Solo congedandosi confidò ad Ermanno Palombo con forzata naturalezza il
suo nuovo incarico, organizzare il rientro in patria dei militari
americani feriti sul fronte italiano. Ma quello che meravigliò l’ufficiale
della “ Torino ”, non fu l’impeccabile uniforme dell’US Army quanto i
nastrini colorati segno di una comprovata anzianità di servizio. Forse
l’ultima occasione in cui Giannetta ebbe contatti con qualche
santostefanese fu quando Antonio Felici si presentò a casa sua con la
speranza di ottenere un importante certificato. Nella circostanza
l’ufficiale vestiva abiti borghesi ma non nascose ad Antonio di
collaborare ancora attivamente con le autorità militare alleate. Tuttavia
all’inizio del 1944, come Giannetta, anche un’altra spia era giunta in
incognito in paese, si trattava del pittore Renato Guttuso.
L’artista durante l’occupazione tedesca della capitale fu membro attivo
del Partito Comunista Italiano che clandestinamente svolgeva opera di
resistenza contro gli occupanti tedeschi. Verso la meta del gennaio 1944
il pittore ricevette l’ordine dai suoi superiori di recarsi nella zona di
Avezzano per preparare militarmente i gruppi locali. L’ingegnere Jolando
Poggi che allora dirigeva una cellula partigiana all’interno della Societa
Laziale Elettrica organizzò per lui la delicata missione fornendogli oltre
che un autista anche un automezzo aziendale per potersi muovere
liberamente tra quelle contrade.
Alla consegna del finto lasciapassare il funzionario bolognese raccomandò
al giovane partigiano di fermarsi in incognito a Villa Santo Stefano.

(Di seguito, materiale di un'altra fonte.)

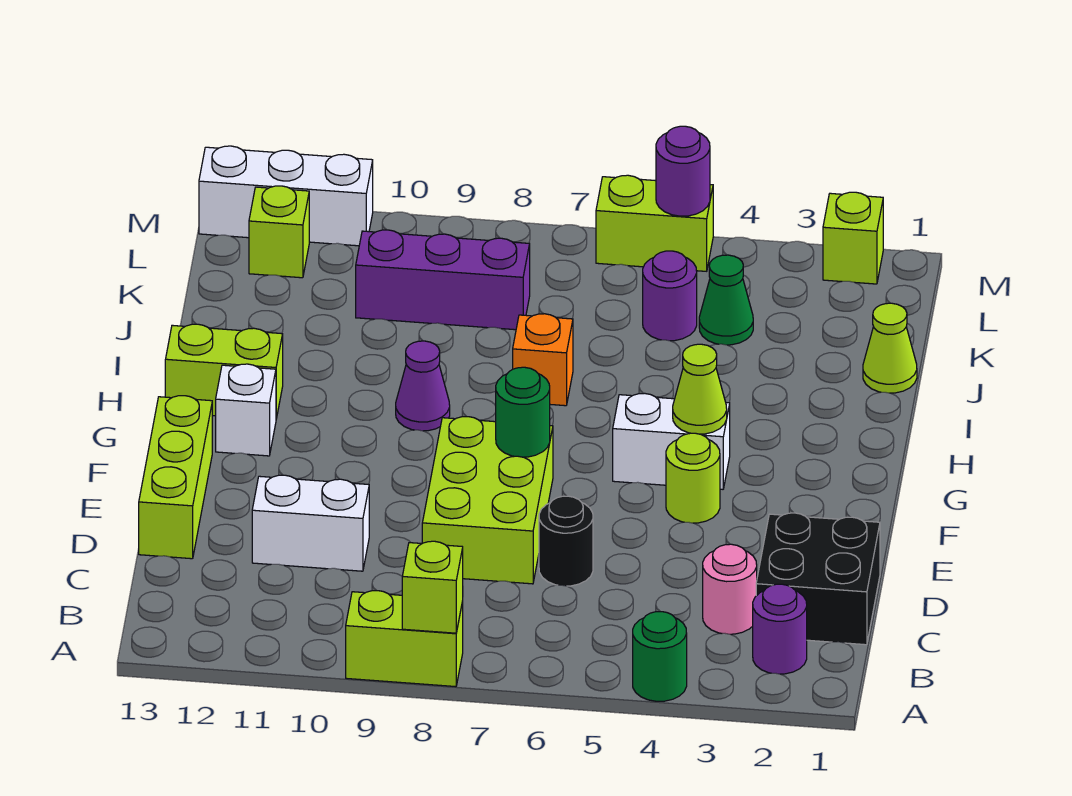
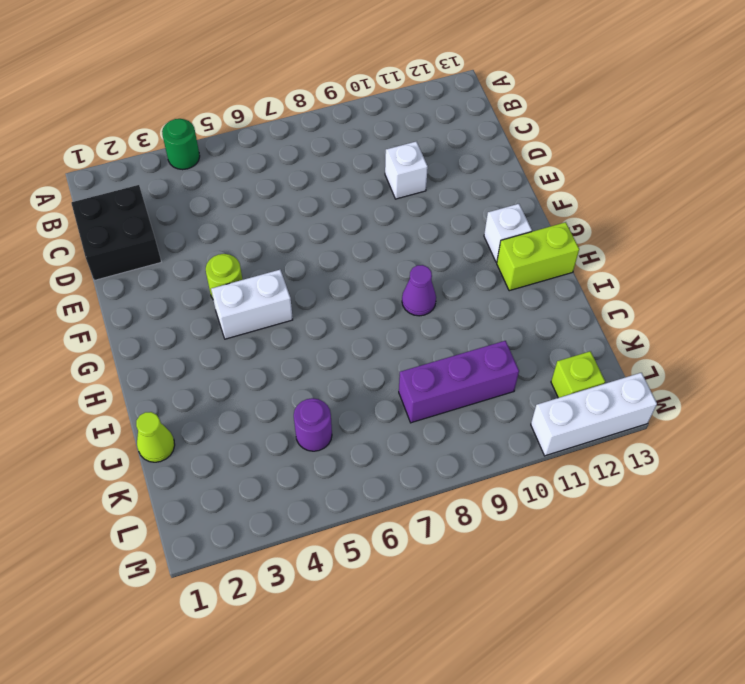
white 1x1 brick [385,141,428,199] -> white 1x2 brick [252,475,369,571]
none -> lime 1x2 brick [346,591,463,687]
none -> purple 1x1 round brick [753,584,807,674]
none -> pink 1x1 round brick [703,544,757,634]

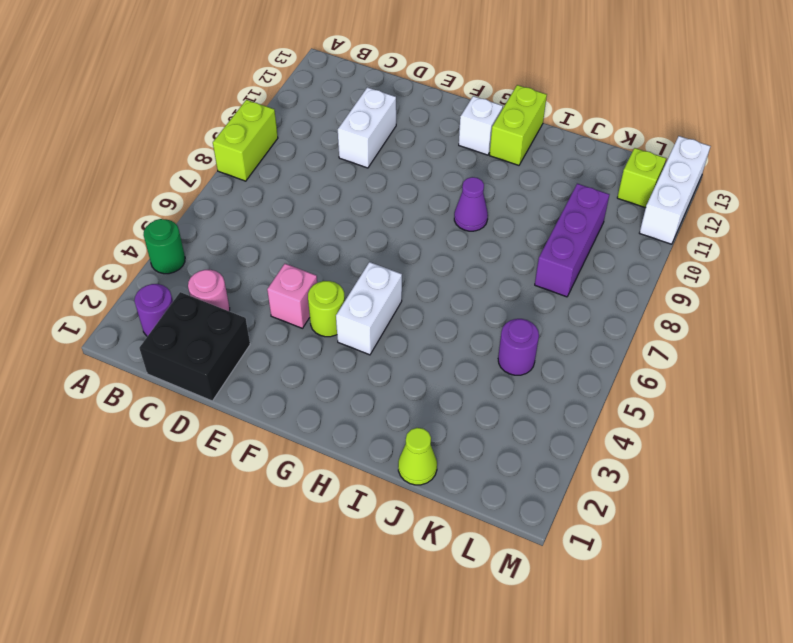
pink 1x1 brick [267,264,317,328] -> none
none -> black 1x1 round brick [539,496,593,586]
none -> lime 2x3 brick [422,417,553,584]
none -> lime 1x3 brick [139,396,212,559]

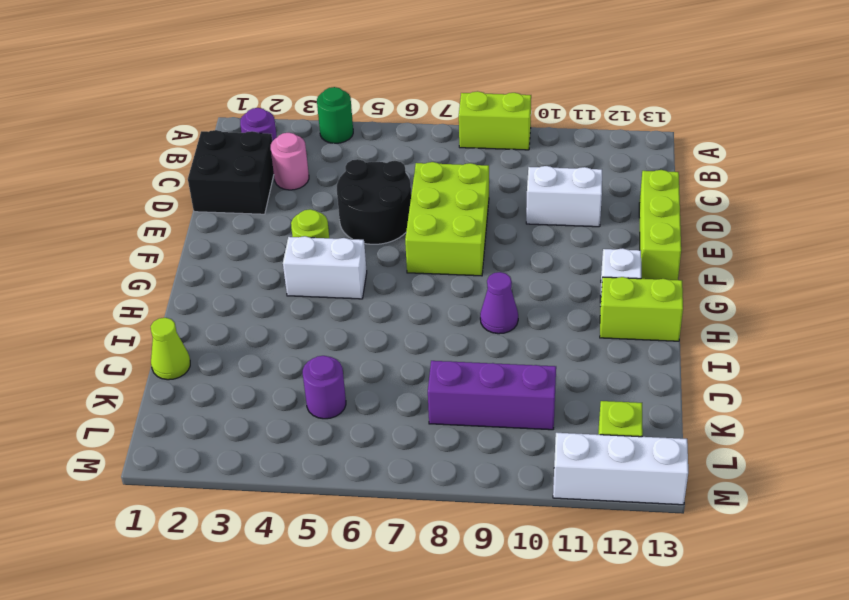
black 2x2 round brick [337,159,411,244] -> black 1x1 round brick [539,496,593,586]
none -> orange 1x1 brick [513,314,573,406]
none -> green 1x1 cone [699,255,753,345]
none -> lime 1x1 brick [823,192,883,284]

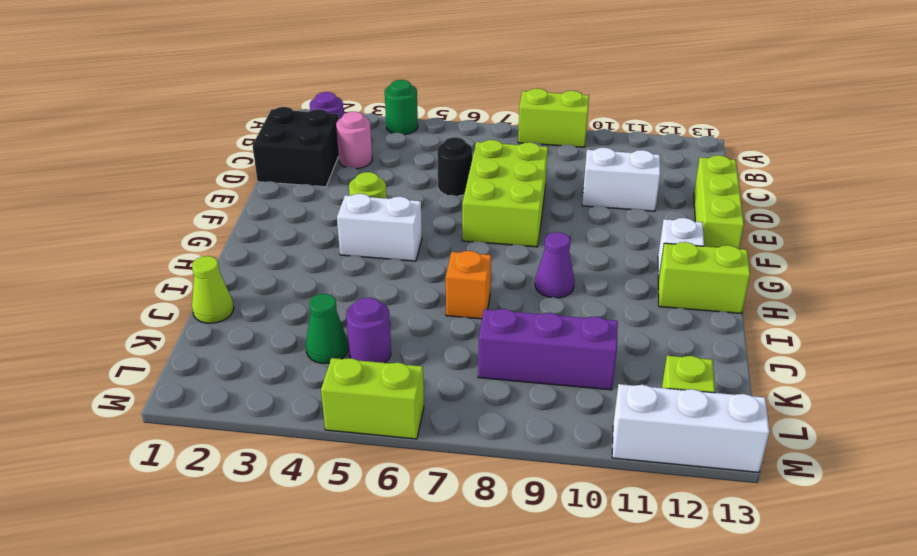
none -> lime 1x1 brick [823,192,883,284]
none -> lime 1x1 brick [402,541,463,633]
none -> green 1x1 round brick [496,367,550,457]

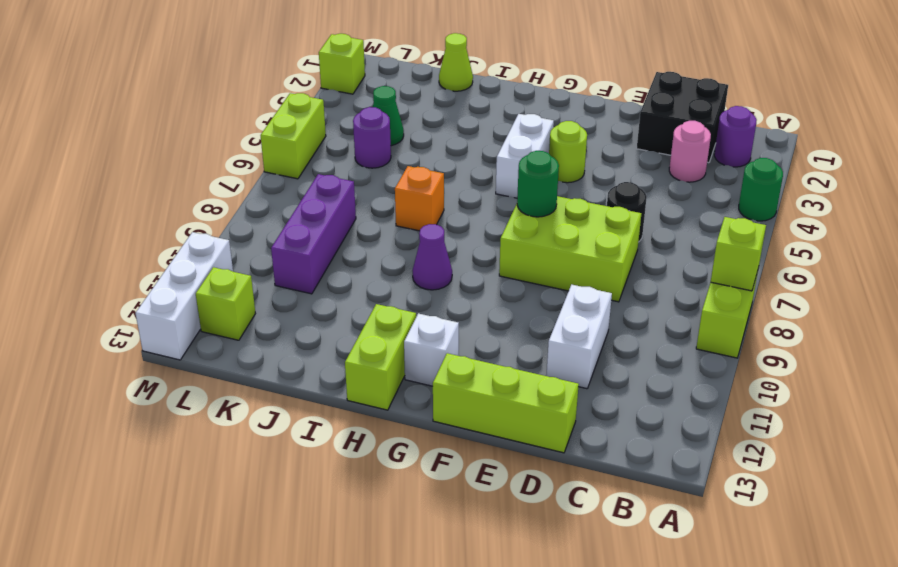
none -> lime 1x1 cone [673,344,727,434]
none -> purple 1x1 round brick [656,126,710,216]

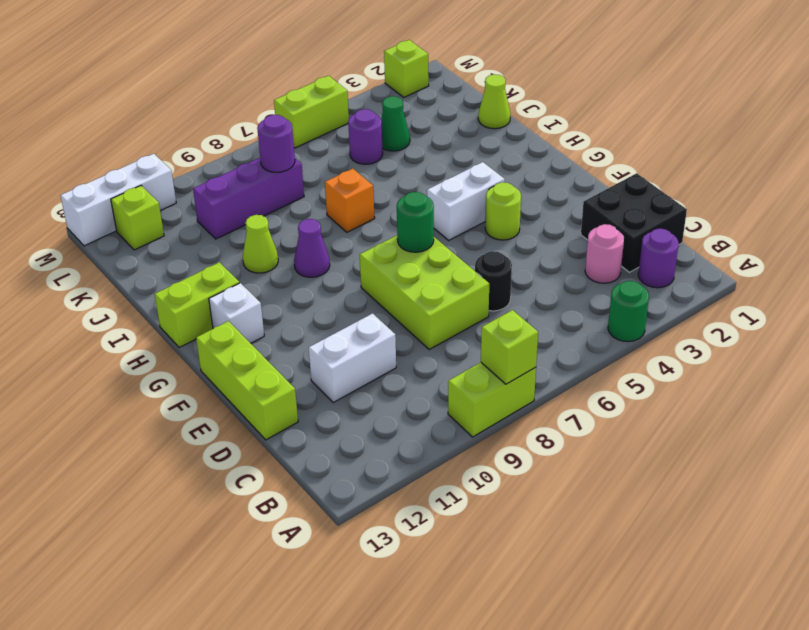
lime 1x1 cone [243,215,278,273] -> lime 1x1 cone moved to [673,344,727,434]
purple 1x1 round brick [257,115,295,172] -> purple 1x1 round brick moved to [656,126,710,216]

Il collega e amico, Luigi Bonomo lo avrebbe accolto nonostante il pericolo
che ciò avrebbe comportato alla sua persona. Per due giorni, pur
conoscendo lo scopo reale della sua missione, il podestà non esitò a
fornire rifugio e consiglio al giovane artista che seguendo le sue
indicazioni poté raggiungere l'Abruzzo incolume.